Chapitre 17


La rupture est intervenue le 14 février. Je m’en souviens parce qu’on entendait en boucle des pubs radio sur la Saint Valentin. La plupart des copains étaient absents. C’était la période des vacances scolaires. Une période douloureuse pour Mathias car elle lui rappelait qu’il n’avait su prendre le train familial en marche. Je le trouvais de plus en plus irascible. Tout le monde avait droit à sa volée de bois verts. Nous continuions nos escapades, nos petits films d’amateurs, mais quelque chose ne fonctionnait déjà plus. Il faut croire que trois ou quatre semaines de ce régime, aux ingrédients inavouables, étaient suffisantes.

La dernière soirée Double à laquelle il m’a été donné d’assister a démarré comme toutes les autres. Mathias avait convaincu une femme en quelques minutes à peine. Peu prolixe, ne s’exprimant pas très bien, elle avait accédé à toutes les demandes de Soupiran des îles. Elle avait seulement insisté pour que le rendez-vous ne fut pas trop loin de chez elle, vers le quartier d’affaire du grand Ouest. Résultat : nous nous étions tous retrouvé sous un échangeur auto-routier, à deux pas d’une immense gare routière d’où partaient les cars pour les banlieues dortoir. A ma surprise, et je suppose à la sienne, Mathias a été abordé par une vieille femme. Tout s’est passé très vite. Cheveux décolorés avec des racines grises, maquillage outrancier, la vieille s’est mise à genoux en moins de temps qu’il ne faut pour le dire. Mathias lui a saisi les cheveux et l’a obligée à le sucer, puis il l’a retournée et l’a pénétrée sans ménagement. Doudoune toujours sur les épaules et pantalon baissé, il n’a fait que trois ou quatre va et vient et s’est retiré. La femme a émis une longue plainte. Il a remonté son pantalon et s’est retourné pour s’en aller, la laissant là, fesses à l’aire sur le gravât, gémissant doucement, comme un chaton d’un jour. L’abdication totale de cette femme l’avait mis hors de lui. Dans ce genre de rencontre, la règle tacite était qu’aucun des deux protagonistes ne devait perdre sa dignité. Personne ne devait inviter sa misère au rendez-vous. Sinon, apparaissaient au grand jour les béances, que des caresses fugitives ne pouvaient résorber. Cela disqualifiait tout le dispositif.

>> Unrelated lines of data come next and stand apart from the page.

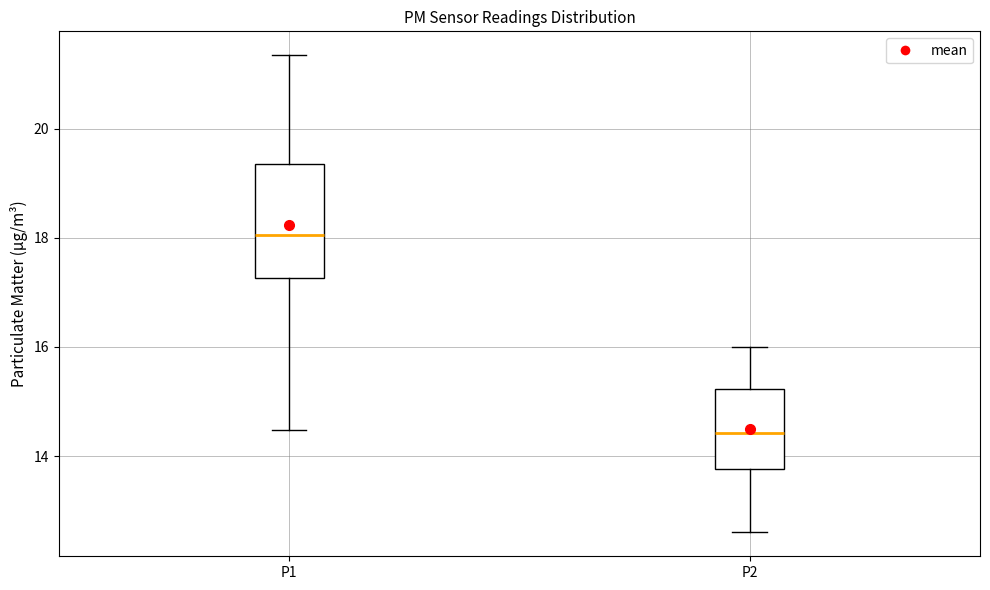

Where is the lower edge of the box for P1 on the y-axis? The values are not printed on the chart, so give them approximately, as read against the axis.

17.2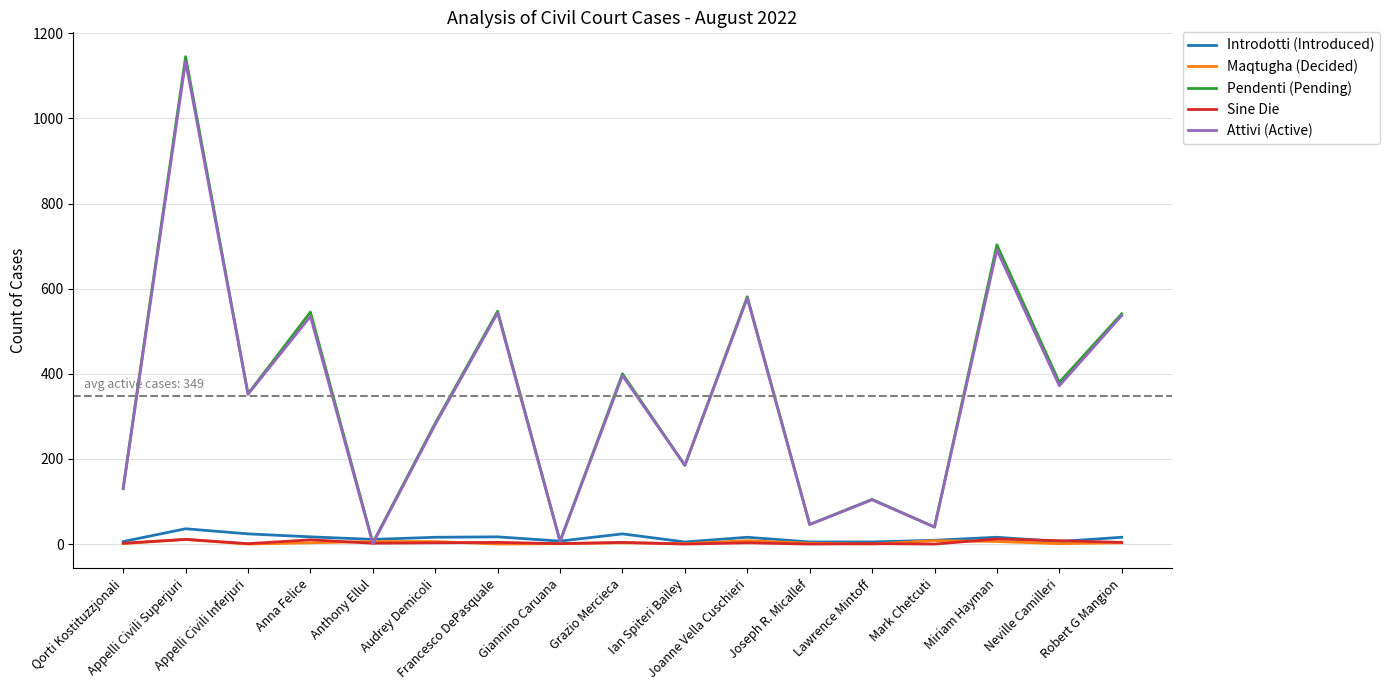

What is the sum of the Attivi (Active) values at Lawrence Mintoff and Appelli Civili Inferjuri?

456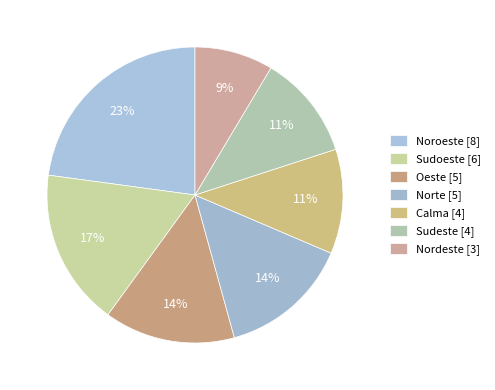

To the nearest percent, what portion does Oeste represent?

14%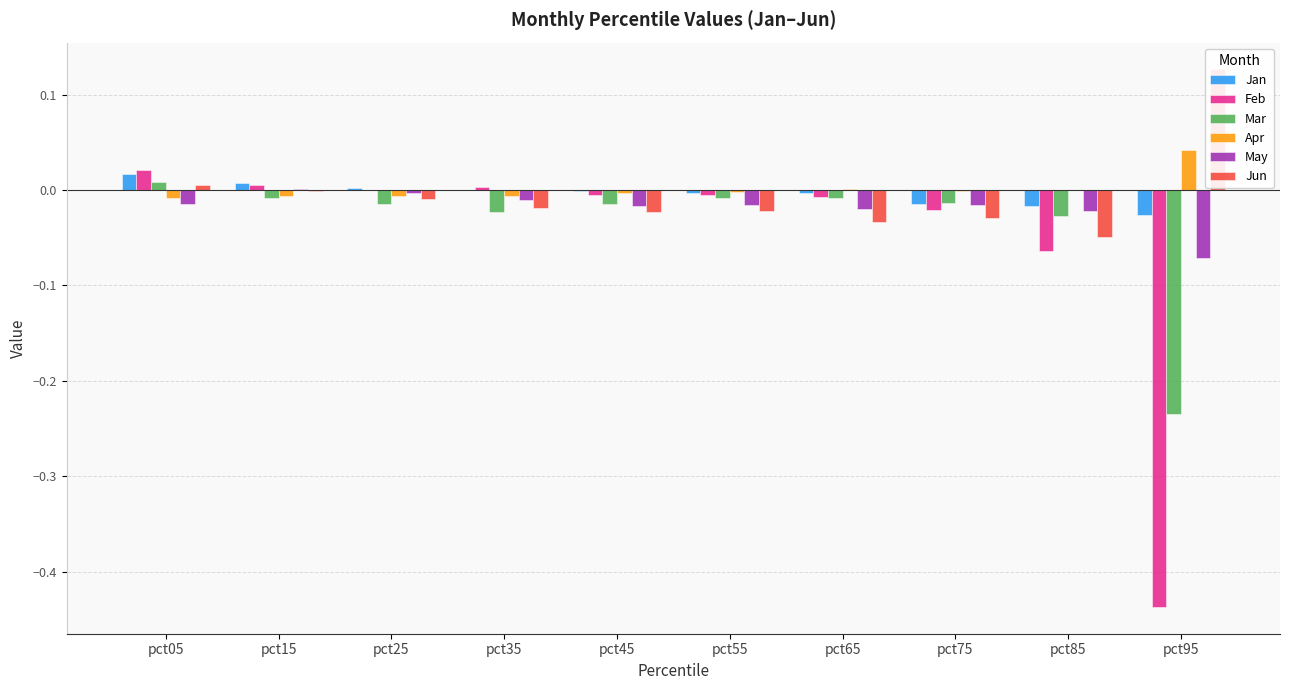

What is the minimum value shown in the chart?

-0.4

            Surpris par son volte-face, je me suis un peu emmêlé les pinceaux avec la caméra. Le temps de la rentrer dans son étui, de contourner les deux bus sans pneus qui étaient abandonnés en bordure du terrain vague et je n’ai pu que constater l’impensable : il ne m’avait pas attendu. Lorsque je suis arrivé au bord du talus qui surplombait la voie rapide, j’ai vu la Subaru orange démarrer en trombe et rejoindre la circulation clairsemée de cette fin de soirée. Je me suis dit qu’il n’était jamais content, qu’il ne supportait ni les amazones ni les souffre-douleur. Je l’ai regardé s’éloigner, et me suis senti relégué dans le camp de la vieille dame qui, derrière moi, devait être en train de se rhabiller gauchement.
            Ma tête s’est remise à me faire mal.